Bu prosedürde süper yumurtlama IVF'deki gibi yapılır. Her Fallop tüpü için yaklaşık 200.000-500.000 hareketli sperm ile birlikte toplanan iki oosit, plastik bir tüp kabına yerleştirilir. Daha sonra laparoskoptan aktarılır ve kombinasyonun enjekte edildiği Fallop tüpünün distal ucuna 4 cm yerleştirilir. Bu prosedürde genel başarı oranı yüzde 27-30'dur.

4. İntra Sitoplazmik Sperm Enjeksiyonu (ICSI):

İlk olarak 1992'de Belçika'da Van Steirteghem ve arkadaşları tarafından tanımlanmıştır.

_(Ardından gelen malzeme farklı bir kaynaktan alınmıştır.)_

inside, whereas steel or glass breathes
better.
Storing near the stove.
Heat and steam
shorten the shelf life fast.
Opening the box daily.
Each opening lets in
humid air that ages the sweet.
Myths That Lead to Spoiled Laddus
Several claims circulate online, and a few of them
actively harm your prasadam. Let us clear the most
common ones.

Aşağıdaki koşullar kısırlığa neden olur. Şiddetli oligospermi, erkeklerde efferent kanal sisteminin tıkanması, sperm antikorlarının varlığı, erkeklerde hem vasa efferentinin hem de vasa deferentinin doğuştan yokluğu, IVF'de döllenme yetersizliği, sertleştirilmiş zona pellusida açıklanamayan kısırlık vb.

Bu prosedürde ilk spermler boşalma yoluyla elde edilir. Spermler, TESE (Testiküler sperm ekstraksiyonu) veya MESA (mikrocerrahi epididimal sperm aspirasyonu) teknikleriyle geri kazanılabilir.

Bu teknikte, bir tek spermatozoon veya bir spermatit, bir oositin sitoplazmasına doğrudan zona pellusidamın mikro-girişi ile enjekte edilir. Bu prosedür, yüksek kaliteli ters işletim mikroskobu altında yapılır. Spermatozoon, oositin sitoplazması (ooplazma) içine enjekte edilen bir pipetle enjekte edilirken, oositi tutmak için mikropipet kullanılır.

ICSI, SUZI (alt bölgelere döllenme) gibi diğer mikromanipülasyon tekniklerine kıyasla çok etkilidir. ICSI, AID ihtiyacını azaltmak için çok etkilidir. ICSI ile döllenme oranı yüzde 60-70 civarında. Bununla birlikte, bu prosedürle hamilelik oranı yüzde 20-40'tır.

5. Zigot-Fallop Dönemi Aktarımı (ZIFT):

Bu teknikte zigot veya erken embriyo (8 blastomere kadar) Fallop tüpüne aktarılır.

6. Rahim İçi Transfer (IUT):

Embriyo 8 blastomerden daha fazlaysa, daha da gelişmesi için laboratuvardan rahim içine aktarılır.

Tüm bu yöntemler son derece yüksek uzman kişiler ve pahalı araçlar gerektirir. Bu nedenle, ülkede bu kadar az sayıda merkez var ve bu nedenle faydaları yalnızca sınırlı kişiler tarafından elde ediliyor. Duygusal, sosyal ve dini faktörler bu yöntemlerin benimsenmesine müdahale eder.

Hindistan'da çok fazla yetim ve yoksul olan (yiyecek, kıyafet ve diğer gerekli şeyler olmadan) çocuklar var. Bu çocukların evlat edinilmesi, ebeveynlik arayan çiftler için en iyi yöntemlerden biridir. Kanunlarımız aynı zamanda yasal kabul edilmesine de izin vermektedir.

Taşıyıcı anne:

Gelişmekte olan bir embriyo, başka bir dişinin uterusuna yerleştirilir. Gerçek annenin embriyoyu emzirmek için yerini alan veya yerini alan bir kadın taşıyıcı anne olarak adlandırılır. Embriyo nakli, hayvanlarda insanlardan daha faydalıdır.